The Main Benefits of Shared Equity Schemes
1. Lower Deposit and Mortgage
You borrow less from the bank, which means:
- Smaller monthly repayments
- Better mortgage approval chances
- Less exposure to interest rate rises
2. Access to New, Better Homes or Locations
Without equity support, buyers might be limited to:
- Smaller homes
- Poorer locations
- or Renting indefinitely
Equity schemes can make new builds or family homes more achievable when compared to market rates.
3. No Monthly Rent
Unlike shared ownership in some countries:
- Irish equity schemes do not charge rent
- The State waits for its money until resale or buy-out
4. The State Shares Market Risk
If house prices fall:
- The State absorbs its percentage of the loss
- You do not carry 100% of the downside
This matters in volatile markets.
The Hidden Disadvantages of Shared Equity Schemes
This is where many buyers get caught out.
1. Capital Gains are Shared with The State
Just as the state shares any losses with you, if house prices rise sharply:
- The State benefits alongside you as you do not get to keep all the capital gain
This can feel frustrating in a strong market.

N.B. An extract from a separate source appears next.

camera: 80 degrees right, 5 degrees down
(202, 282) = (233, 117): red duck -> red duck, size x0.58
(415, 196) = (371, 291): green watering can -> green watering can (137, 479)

2. Selling or Refinancing Is More Complex
Because the State is a co-owner:
- Selling your home require additional approvals
- Refinancing your home can be much slower
- Buy-outs must follow strict rules and valuations
All of the above adds administrative friction.

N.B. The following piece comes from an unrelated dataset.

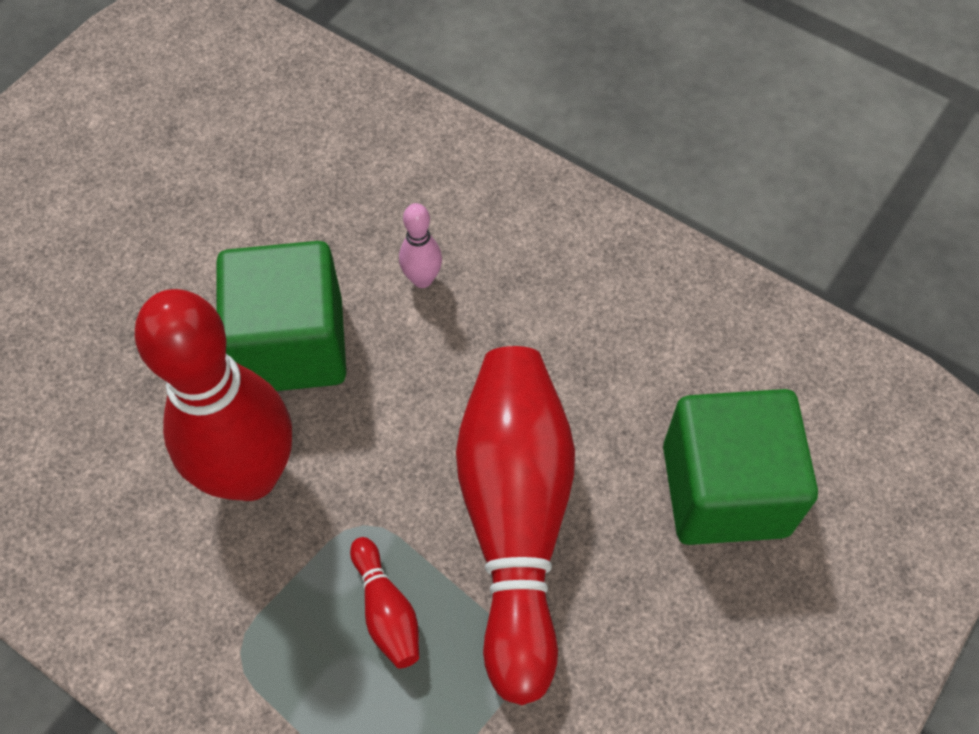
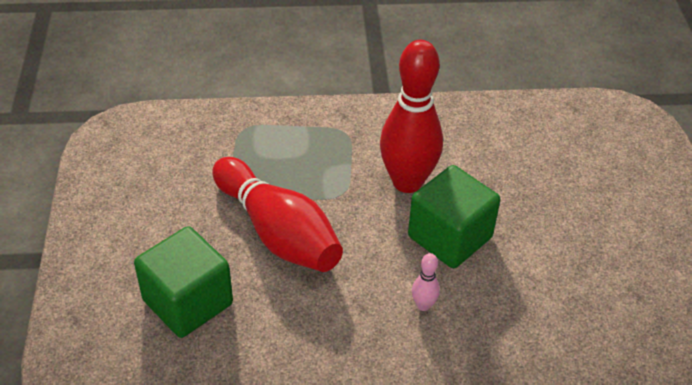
camera: 140 degrees right, 15 degrees down
(386, 610) = (303, 173): red bowling pin -> none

3. Buy-Out Can Be Expensive Later
You buy out the State at current market value, not what it originally paid.
If prices rise significantly:
- Buying out later can be far more expensive
- Some owners never fully staircase to 100%
4. Restrictions on What You Can Do
Depending on the scheme, you may face limits on:
- Renting out the property
- Short-term letting
- Using it as collateral for other loans
- Making major alterations without consent
You own the home but not with full freedom.
5. The State Has a Say in Resale
Some schemes:
- Restrict who you can sell to
- May require resale at an “affordable” price, and not the market price
- or give the council first refusal
This can affect the speed and flexibility of the sale, as well as final proceeds.
6. Psychological Disadvantage (Often Overlooked)
Many owners underestimate the emotional impact of:
- Knowing you’re not the sole owner
- Feeling like the home is “conditional”
- Uncertainty around future rules or policy changes
For some people, that matters more than the money.
Who is a Shared Equity Scheme Good For?
Shared equity is best suited to:
- First-time buyers priced out of the market
- Buyers actually planning to stay long-term in the home, ie 20+ years
- Households that prioritise stability instead of speculation
- People comfortable with shared profits and losses
Shared Equity is less suited to:
- Short-term movers
- Investors
- Buyers relying on future capital gains
- People wanting full control over their property
An equity stake reduces risk and cost today, but limits flexibility and upside tomorrow.